Guardada milhas de distência, lembramos de outro filme com muitos mais predicativos do que este. Trata-se do ótimo "Deixe ela Entrar". É uma belo filme: complexo, bem realizado, que faz a mesma associação infância e malignidade, com muito mais qualidades.

No Caso 39, o destaque, além da atuação carismática, mas sem novidades da atriz Reneé Zellwegger, é a presença da mirim Jodelle Fernand (que interpretou uma jovem vampira no novo "Eclipse").

Mas o final óbvio (claro, o bem triunfa sobre o mal!) é literalmente um banho de água fria (também) em quem assiste.

vejam o trailer:


A edição do trailer, para assegurar o suspense que acompanha a primeira metade do filme, não dá a perceber quem é o monstro.
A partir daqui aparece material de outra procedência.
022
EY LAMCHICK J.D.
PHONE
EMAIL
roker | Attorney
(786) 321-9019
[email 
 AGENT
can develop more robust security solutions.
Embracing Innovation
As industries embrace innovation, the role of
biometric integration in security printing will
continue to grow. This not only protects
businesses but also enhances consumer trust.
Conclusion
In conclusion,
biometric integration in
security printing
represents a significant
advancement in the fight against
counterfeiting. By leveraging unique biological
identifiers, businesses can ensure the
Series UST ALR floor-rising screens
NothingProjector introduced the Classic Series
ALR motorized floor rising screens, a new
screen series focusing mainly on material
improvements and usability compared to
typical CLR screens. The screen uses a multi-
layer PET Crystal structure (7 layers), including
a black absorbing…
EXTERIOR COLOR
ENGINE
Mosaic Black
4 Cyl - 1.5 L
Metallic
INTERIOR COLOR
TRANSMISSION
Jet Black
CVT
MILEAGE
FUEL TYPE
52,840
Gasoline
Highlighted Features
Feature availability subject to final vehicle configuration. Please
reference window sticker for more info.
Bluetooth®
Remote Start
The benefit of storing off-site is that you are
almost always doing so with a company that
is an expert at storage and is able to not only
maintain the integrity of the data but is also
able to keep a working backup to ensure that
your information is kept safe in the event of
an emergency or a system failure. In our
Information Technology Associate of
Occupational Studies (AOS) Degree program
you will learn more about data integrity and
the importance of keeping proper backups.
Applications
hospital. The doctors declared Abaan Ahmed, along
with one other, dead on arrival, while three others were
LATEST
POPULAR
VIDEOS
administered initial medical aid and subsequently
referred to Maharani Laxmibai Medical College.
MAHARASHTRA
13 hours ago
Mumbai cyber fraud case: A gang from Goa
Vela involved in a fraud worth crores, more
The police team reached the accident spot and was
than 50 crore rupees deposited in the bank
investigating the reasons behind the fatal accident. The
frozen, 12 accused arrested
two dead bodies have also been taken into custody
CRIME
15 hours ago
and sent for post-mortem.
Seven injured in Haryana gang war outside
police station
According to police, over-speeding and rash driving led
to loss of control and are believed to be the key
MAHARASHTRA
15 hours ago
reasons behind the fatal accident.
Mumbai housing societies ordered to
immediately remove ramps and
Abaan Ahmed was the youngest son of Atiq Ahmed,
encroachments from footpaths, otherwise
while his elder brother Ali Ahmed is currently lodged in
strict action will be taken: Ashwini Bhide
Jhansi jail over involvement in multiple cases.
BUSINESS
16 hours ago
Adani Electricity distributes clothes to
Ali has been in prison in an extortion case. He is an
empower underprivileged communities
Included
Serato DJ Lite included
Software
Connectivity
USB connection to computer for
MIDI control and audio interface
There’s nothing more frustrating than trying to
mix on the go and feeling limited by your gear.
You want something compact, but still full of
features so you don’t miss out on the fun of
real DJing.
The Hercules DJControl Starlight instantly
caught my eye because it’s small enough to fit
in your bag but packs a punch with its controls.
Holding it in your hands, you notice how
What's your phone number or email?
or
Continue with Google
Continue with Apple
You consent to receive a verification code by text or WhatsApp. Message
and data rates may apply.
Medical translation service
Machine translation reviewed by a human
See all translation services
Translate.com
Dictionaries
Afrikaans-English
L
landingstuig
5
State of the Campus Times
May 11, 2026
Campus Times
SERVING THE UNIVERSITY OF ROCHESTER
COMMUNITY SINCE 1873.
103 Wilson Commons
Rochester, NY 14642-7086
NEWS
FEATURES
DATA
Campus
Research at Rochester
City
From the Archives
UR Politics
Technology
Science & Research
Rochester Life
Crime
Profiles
Talvez, um exercício interessante seja, após o final do filme, re-assistir o começo, buscando identificar as fragilidades da narrativa. Este é um típico filme de reviravolta na narrativa. Exemplos clássicos são Os outros e Sexto Sentido. No Caso 39, quem parecia vítima no início, torna-se o algoz mor. Em prol da garantia do clima de suspense presente no início de narrativas deste tipo, muitos diretores forçam um pouco a barra, desrespeitando a inteligência do expectador. O que você sentiu?